Other writings were on venereal diseases: Lues venerea, and on the Symptoms, Nature, and Cure of a Gonorrhoea (four editions, and was translated). In the same class of writings was his Account of the Nature and Cure of Looseness, 2nd ed. 1710.

In 1699 Cockburn contributed a paper on the "Operation of a Blister" to the Philosophical Transactions of the Royal Society, of which he became fellow. His other writings were pamphlets related to his secret remedy. One of these, The Present Uncertainty in the Knowledge of Medicines, 1703, was a letter to the physicians in the commission for sick and wounded seamen, in which he reproves their narrowness of view. Another on The Danger of Improving Physick (1730) was against physician opponents, particularly to Freind who had turned against him in his History of Physick (1725) after being on good terms for twenty years.

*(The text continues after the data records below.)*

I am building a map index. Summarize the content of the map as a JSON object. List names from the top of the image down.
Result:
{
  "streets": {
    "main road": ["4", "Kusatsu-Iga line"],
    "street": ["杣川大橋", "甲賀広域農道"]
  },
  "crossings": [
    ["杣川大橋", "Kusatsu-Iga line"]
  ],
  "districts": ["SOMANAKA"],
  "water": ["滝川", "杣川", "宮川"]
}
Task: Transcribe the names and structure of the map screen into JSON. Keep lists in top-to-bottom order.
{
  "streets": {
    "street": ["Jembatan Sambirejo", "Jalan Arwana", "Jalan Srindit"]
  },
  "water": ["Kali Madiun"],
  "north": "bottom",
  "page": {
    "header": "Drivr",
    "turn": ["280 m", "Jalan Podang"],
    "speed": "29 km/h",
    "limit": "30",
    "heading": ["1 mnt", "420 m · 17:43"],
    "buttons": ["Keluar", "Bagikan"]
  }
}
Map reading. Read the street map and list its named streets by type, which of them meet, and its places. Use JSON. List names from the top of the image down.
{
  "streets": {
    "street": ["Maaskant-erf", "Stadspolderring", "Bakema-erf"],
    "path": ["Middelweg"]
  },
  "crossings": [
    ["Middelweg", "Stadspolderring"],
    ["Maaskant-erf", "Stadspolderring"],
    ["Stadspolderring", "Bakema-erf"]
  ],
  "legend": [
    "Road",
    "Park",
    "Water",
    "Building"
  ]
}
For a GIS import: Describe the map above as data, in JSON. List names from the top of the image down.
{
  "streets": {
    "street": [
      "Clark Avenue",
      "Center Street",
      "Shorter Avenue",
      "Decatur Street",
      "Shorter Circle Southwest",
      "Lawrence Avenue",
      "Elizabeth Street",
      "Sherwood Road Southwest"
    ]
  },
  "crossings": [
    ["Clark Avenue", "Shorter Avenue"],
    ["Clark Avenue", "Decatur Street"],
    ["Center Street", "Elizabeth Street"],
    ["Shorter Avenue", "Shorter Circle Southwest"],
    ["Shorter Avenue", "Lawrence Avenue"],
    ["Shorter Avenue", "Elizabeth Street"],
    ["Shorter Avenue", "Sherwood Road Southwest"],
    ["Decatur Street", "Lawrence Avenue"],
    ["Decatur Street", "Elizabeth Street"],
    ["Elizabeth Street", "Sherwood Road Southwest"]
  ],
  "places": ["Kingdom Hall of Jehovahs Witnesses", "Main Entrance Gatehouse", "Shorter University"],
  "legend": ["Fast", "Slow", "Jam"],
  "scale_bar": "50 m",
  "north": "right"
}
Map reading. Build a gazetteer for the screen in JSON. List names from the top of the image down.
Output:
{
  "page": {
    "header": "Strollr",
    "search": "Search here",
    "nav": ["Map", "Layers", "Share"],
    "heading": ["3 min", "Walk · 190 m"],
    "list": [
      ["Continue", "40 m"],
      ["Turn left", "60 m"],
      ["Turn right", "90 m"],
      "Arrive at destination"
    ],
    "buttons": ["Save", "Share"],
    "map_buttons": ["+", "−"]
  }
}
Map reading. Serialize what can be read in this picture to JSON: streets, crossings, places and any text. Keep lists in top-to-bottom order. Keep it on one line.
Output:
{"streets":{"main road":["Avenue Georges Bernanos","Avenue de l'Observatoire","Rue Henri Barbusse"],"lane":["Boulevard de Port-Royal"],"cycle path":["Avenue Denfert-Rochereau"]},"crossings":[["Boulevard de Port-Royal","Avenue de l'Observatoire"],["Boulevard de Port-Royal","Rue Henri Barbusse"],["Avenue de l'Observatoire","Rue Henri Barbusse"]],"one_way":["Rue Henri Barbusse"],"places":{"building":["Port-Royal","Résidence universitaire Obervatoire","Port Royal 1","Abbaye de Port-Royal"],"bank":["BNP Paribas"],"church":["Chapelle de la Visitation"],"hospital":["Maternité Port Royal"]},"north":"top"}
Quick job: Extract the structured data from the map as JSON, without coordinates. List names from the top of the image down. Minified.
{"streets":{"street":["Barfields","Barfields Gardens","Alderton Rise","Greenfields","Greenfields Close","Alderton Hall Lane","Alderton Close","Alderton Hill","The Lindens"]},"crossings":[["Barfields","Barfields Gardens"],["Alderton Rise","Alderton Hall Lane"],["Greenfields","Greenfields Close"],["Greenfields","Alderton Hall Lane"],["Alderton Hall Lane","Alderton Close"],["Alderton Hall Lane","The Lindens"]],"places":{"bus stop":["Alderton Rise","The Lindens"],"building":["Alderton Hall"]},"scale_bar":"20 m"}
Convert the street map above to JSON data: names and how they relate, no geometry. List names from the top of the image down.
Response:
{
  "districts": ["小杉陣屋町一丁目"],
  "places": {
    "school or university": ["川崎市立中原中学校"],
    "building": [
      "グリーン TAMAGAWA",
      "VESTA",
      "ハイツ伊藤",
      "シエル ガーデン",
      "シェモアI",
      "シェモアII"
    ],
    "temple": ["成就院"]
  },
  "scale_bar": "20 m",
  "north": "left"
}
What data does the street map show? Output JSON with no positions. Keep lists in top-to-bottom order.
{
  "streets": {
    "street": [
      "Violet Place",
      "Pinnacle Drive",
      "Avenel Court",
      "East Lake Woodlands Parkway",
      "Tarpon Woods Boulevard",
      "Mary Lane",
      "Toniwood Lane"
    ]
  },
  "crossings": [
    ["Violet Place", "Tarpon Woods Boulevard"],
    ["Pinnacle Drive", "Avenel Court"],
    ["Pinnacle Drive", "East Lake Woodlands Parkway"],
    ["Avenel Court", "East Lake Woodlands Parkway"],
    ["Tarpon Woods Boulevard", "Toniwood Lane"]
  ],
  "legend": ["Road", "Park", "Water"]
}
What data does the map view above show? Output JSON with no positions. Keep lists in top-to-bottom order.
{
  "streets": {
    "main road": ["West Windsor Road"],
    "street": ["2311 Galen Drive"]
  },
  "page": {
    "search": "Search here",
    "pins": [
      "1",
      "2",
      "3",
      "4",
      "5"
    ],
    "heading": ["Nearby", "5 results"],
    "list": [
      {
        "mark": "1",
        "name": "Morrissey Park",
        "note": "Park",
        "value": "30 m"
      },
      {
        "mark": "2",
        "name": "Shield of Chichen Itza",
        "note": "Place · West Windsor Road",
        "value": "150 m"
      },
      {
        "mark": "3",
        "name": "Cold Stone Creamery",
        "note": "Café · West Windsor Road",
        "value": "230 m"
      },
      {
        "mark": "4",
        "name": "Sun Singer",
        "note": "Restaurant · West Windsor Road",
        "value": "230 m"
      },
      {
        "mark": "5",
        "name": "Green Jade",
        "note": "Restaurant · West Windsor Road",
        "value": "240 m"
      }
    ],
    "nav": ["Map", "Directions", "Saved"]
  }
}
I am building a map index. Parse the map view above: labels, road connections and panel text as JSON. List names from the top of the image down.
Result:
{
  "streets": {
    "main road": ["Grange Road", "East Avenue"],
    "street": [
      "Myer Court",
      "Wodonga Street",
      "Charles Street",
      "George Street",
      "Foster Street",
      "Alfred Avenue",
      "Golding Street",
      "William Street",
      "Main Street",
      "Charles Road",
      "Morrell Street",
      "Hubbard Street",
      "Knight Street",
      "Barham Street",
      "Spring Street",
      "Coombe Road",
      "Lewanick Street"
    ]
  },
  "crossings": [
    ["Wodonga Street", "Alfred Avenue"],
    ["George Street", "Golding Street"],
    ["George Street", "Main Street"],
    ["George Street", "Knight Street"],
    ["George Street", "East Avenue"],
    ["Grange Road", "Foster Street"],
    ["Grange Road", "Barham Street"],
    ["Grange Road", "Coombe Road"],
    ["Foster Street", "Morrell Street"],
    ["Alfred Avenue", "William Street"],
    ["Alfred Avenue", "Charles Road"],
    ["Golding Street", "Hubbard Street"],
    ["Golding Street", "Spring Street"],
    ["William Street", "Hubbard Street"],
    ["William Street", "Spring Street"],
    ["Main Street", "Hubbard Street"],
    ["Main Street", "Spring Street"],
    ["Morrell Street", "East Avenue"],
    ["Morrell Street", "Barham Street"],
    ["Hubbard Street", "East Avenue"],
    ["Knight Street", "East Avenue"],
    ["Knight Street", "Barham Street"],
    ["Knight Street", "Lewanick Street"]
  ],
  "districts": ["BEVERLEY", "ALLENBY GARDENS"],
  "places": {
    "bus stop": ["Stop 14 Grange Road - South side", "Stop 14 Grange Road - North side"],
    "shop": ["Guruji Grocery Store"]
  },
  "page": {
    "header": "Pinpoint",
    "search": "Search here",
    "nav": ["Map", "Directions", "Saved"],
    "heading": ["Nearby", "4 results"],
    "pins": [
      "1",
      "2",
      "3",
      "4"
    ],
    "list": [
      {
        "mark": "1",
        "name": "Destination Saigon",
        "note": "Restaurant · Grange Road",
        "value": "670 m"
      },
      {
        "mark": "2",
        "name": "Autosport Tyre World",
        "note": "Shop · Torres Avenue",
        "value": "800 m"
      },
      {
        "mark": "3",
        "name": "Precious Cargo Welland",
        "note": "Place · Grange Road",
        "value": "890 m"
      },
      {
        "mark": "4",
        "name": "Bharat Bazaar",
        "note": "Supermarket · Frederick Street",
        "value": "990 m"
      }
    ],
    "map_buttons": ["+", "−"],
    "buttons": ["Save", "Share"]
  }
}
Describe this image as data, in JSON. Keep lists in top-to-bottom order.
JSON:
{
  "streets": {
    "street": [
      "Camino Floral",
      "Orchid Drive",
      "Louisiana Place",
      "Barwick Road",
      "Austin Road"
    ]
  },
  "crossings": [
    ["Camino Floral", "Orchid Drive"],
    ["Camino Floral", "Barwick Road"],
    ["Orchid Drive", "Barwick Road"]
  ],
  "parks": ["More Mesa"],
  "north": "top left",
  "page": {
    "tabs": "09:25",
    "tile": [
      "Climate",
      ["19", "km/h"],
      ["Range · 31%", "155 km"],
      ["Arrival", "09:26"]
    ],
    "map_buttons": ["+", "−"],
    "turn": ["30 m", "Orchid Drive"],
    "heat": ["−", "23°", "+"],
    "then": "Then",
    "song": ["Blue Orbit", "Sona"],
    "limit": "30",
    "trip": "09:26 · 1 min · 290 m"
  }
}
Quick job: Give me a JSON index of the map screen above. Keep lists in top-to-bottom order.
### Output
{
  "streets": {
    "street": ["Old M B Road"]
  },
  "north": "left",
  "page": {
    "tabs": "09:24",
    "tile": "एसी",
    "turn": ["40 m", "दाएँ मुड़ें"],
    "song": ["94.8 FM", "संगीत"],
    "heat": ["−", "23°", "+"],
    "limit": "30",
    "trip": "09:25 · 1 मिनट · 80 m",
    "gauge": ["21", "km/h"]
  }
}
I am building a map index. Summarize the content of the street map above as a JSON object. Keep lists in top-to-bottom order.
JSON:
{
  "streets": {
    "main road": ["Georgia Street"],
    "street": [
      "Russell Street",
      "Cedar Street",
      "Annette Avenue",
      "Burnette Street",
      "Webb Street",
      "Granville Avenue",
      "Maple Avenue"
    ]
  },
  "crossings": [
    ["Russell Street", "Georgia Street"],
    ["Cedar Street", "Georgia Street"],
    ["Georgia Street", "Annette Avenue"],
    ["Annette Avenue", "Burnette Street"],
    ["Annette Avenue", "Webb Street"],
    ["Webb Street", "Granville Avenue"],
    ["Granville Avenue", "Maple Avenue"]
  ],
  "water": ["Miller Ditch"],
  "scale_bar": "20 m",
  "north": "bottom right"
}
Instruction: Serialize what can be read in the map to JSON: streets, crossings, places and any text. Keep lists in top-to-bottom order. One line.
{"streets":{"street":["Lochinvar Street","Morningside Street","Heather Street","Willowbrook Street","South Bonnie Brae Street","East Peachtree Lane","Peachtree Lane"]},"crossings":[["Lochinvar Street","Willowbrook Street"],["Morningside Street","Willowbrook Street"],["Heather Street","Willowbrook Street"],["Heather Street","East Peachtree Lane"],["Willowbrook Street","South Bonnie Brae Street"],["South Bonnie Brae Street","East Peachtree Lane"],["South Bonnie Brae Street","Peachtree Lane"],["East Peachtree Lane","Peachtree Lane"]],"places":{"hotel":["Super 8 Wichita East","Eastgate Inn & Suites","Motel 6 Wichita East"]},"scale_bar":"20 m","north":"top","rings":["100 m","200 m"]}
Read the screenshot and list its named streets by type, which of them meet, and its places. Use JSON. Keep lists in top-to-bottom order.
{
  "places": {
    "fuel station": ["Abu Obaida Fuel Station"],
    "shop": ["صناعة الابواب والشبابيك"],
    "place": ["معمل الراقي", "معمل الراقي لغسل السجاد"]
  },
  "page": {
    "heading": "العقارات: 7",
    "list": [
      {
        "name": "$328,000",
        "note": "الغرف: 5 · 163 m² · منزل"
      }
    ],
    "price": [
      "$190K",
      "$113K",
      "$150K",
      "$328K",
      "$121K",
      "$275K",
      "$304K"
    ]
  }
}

Cockburn translated the De morbis acutis infantum of Walter Harris into English, published in 1693.

==Family==
Cockburn was twice married: first, in 1698, to Mary de Baudisson, a widow, who died on 6 July 1728, aged 64; and again on 5 April 1729 to Lady Mary Fielding, eldest daughter of Basil Feilding, 4th Earl of Denbigh, a patient. A contemporary account of the courtship was that he found her in tears at the prospect of having to leave London for financial reasons, and said, "Madam, if fifty thousand pounds and the heart of an old man will console you, they are at your service".